Material shown —
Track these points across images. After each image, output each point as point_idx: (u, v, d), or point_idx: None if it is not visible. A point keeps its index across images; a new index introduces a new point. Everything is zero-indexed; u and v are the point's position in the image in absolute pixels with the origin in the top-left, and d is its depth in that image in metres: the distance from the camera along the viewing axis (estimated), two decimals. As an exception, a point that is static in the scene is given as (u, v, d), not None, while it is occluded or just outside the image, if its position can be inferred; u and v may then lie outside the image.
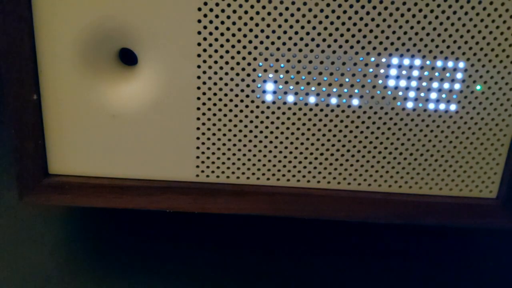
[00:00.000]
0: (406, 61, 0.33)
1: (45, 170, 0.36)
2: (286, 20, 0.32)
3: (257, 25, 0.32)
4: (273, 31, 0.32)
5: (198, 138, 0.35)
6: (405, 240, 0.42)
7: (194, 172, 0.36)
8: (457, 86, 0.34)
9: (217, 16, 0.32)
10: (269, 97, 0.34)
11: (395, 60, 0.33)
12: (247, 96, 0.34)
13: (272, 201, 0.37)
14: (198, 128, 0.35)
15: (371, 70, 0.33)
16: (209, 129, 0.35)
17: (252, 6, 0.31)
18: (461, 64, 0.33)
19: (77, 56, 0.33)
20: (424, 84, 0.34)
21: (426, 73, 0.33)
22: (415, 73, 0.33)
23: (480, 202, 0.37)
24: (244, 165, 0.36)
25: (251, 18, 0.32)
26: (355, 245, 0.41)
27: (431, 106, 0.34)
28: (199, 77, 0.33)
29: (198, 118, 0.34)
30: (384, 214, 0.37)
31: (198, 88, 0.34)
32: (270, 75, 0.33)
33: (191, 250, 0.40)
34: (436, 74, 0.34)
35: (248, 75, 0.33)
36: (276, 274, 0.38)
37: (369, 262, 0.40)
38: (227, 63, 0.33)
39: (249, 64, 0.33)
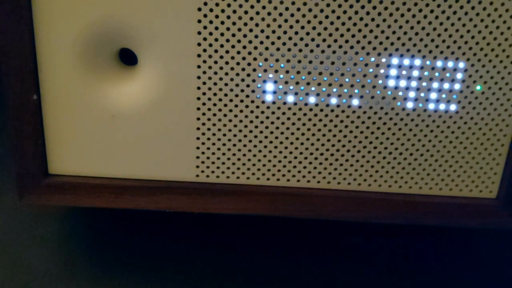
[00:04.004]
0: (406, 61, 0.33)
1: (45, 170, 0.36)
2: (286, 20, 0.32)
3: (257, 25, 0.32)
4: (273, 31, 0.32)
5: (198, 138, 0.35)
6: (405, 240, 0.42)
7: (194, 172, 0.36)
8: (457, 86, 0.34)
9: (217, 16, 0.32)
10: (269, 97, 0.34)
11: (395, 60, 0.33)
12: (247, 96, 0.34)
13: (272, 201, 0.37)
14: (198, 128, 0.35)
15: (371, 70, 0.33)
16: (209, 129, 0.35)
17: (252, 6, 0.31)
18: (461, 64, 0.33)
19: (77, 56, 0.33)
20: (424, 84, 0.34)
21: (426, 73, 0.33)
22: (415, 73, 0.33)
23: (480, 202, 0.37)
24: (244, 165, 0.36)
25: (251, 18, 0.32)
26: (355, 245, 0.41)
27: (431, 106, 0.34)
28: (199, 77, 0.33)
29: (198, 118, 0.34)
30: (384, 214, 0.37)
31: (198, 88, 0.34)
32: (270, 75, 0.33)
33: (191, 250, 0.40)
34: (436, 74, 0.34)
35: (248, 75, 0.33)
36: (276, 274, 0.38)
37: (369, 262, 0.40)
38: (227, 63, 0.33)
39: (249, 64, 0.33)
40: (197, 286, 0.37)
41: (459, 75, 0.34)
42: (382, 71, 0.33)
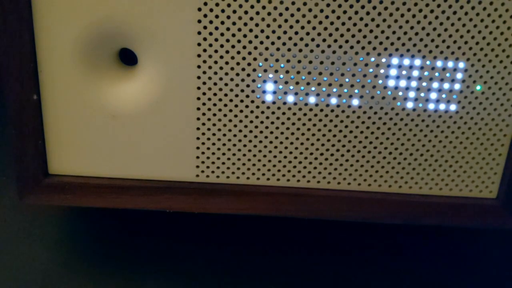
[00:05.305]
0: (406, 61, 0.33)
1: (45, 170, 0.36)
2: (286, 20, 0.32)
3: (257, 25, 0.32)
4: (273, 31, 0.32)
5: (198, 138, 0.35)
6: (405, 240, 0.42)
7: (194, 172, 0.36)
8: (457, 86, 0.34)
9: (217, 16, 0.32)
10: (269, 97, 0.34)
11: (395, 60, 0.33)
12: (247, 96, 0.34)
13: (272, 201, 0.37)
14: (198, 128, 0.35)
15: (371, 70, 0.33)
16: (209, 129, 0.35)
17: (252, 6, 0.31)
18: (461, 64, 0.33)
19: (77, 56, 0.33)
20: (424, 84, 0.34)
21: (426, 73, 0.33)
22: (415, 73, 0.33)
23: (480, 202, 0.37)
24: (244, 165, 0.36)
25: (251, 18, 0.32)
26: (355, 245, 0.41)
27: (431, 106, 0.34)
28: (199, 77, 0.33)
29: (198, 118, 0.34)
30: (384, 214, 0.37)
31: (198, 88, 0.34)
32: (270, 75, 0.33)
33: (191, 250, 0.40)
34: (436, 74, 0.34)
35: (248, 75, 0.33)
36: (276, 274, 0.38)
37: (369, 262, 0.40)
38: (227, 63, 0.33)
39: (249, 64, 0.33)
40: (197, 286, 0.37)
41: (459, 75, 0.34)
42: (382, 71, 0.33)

Activity —
Output an exact copy of the material, with the pictures removed.

Answer —
Track these points across images. After each image, output each point as point_idx: (u, v, d), or point_idx: None if it is not visible. A point keeps its index across images; a new index introduces a new point. Everything is zero-indexed; u and v are the point's position in the image in absolute pixels with the origin in the top-left, and d is its depth in that image in metres: the distance from the camera along the viewing axis (estimated), two decimals. As an exception, a point that is static in the scene is given as (u, v, d), not None, while it is occluded or just outside the image, if its position can be inferred; u and v may then lie outside the image.
[00:00.000]
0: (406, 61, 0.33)
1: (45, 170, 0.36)
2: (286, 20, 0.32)
3: (257, 25, 0.32)
4: (273, 31, 0.32)
5: (198, 138, 0.35)
6: (405, 240, 0.42)
7: (194, 172, 0.36)
8: (457, 86, 0.34)
9: (217, 16, 0.32)
10: (269, 97, 0.34)
11: (395, 60, 0.33)
12: (247, 96, 0.34)
13: (272, 201, 0.37)
14: (198, 128, 0.35)
15: (371, 70, 0.33)
16: (209, 129, 0.35)
17: (252, 6, 0.31)
18: (461, 64, 0.33)
19: (77, 56, 0.33)
20: (424, 84, 0.34)
21: (426, 73, 0.33)
22: (415, 73, 0.33)
23: (480, 202, 0.37)
24: (244, 165, 0.36)
25: (251, 18, 0.32)
26: (355, 245, 0.41)
27: (431, 106, 0.34)
28: (199, 77, 0.33)
29: (198, 118, 0.34)
30: (384, 214, 0.37)
31: (198, 88, 0.34)
32: (270, 75, 0.33)
33: (191, 250, 0.40)
34: (436, 74, 0.34)
35: (248, 75, 0.33)
36: (276, 274, 0.38)
37: (369, 262, 0.40)
38: (227, 63, 0.33)
39: (249, 64, 0.33)
[00:04.004]
0: (406, 61, 0.33)
1: (45, 170, 0.36)
2: (286, 20, 0.32)
3: (257, 25, 0.32)
4: (273, 31, 0.32)
5: (198, 138, 0.35)
6: (405, 240, 0.42)
7: (194, 172, 0.36)
8: (457, 86, 0.34)
9: (217, 16, 0.32)
10: (269, 97, 0.34)
11: (395, 60, 0.33)
12: (247, 96, 0.34)
13: (272, 201, 0.37)
14: (198, 128, 0.35)
15: (371, 70, 0.33)
16: (209, 129, 0.35)
17: (252, 6, 0.31)
18: (461, 64, 0.33)
19: (77, 56, 0.33)
20: (424, 84, 0.34)
21: (426, 73, 0.33)
22: (415, 73, 0.33)
23: (480, 202, 0.37)
24: (244, 165, 0.36)
25: (251, 18, 0.32)
26: (355, 245, 0.41)
27: (431, 106, 0.34)
28: (199, 77, 0.33)
29: (198, 118, 0.34)
30: (384, 214, 0.37)
31: (198, 88, 0.34)
32: (270, 75, 0.33)
33: (191, 250, 0.40)
34: (436, 74, 0.34)
35: (248, 75, 0.33)
36: (276, 274, 0.38)
37: (369, 262, 0.40)
38: (227, 63, 0.33)
39: (249, 64, 0.33)
40: (197, 286, 0.37)
41: (459, 75, 0.34)
42: (382, 71, 0.33)
[00:05.305]
0: (406, 61, 0.33)
1: (45, 170, 0.36)
2: (286, 20, 0.32)
3: (257, 25, 0.32)
4: (273, 31, 0.32)
5: (198, 138, 0.35)
6: (405, 240, 0.42)
7: (194, 172, 0.36)
8: (457, 86, 0.34)
9: (217, 16, 0.32)
10: (269, 97, 0.34)
11: (395, 60, 0.33)
12: (247, 96, 0.34)
13: (272, 201, 0.37)
14: (198, 128, 0.35)
15: (371, 70, 0.33)
16: (209, 129, 0.35)
17: (252, 6, 0.31)
18: (461, 64, 0.33)
19: (77, 56, 0.33)
20: (424, 84, 0.34)
21: (426, 73, 0.33)
22: (415, 73, 0.33)
23: (480, 202, 0.37)
24: (244, 165, 0.36)
25: (251, 18, 0.32)
26: (355, 245, 0.41)
27: (431, 106, 0.34)
28: (199, 77, 0.33)
29: (198, 118, 0.34)
30: (384, 214, 0.37)
31: (198, 88, 0.34)
32: (270, 75, 0.33)
33: (191, 250, 0.40)
34: (436, 74, 0.34)
35: (248, 75, 0.33)
36: (276, 274, 0.38)
37: (369, 262, 0.40)
38: (227, 63, 0.33)
39: (249, 64, 0.33)
40: (197, 286, 0.37)
41: (459, 75, 0.34)
42: (382, 71, 0.33)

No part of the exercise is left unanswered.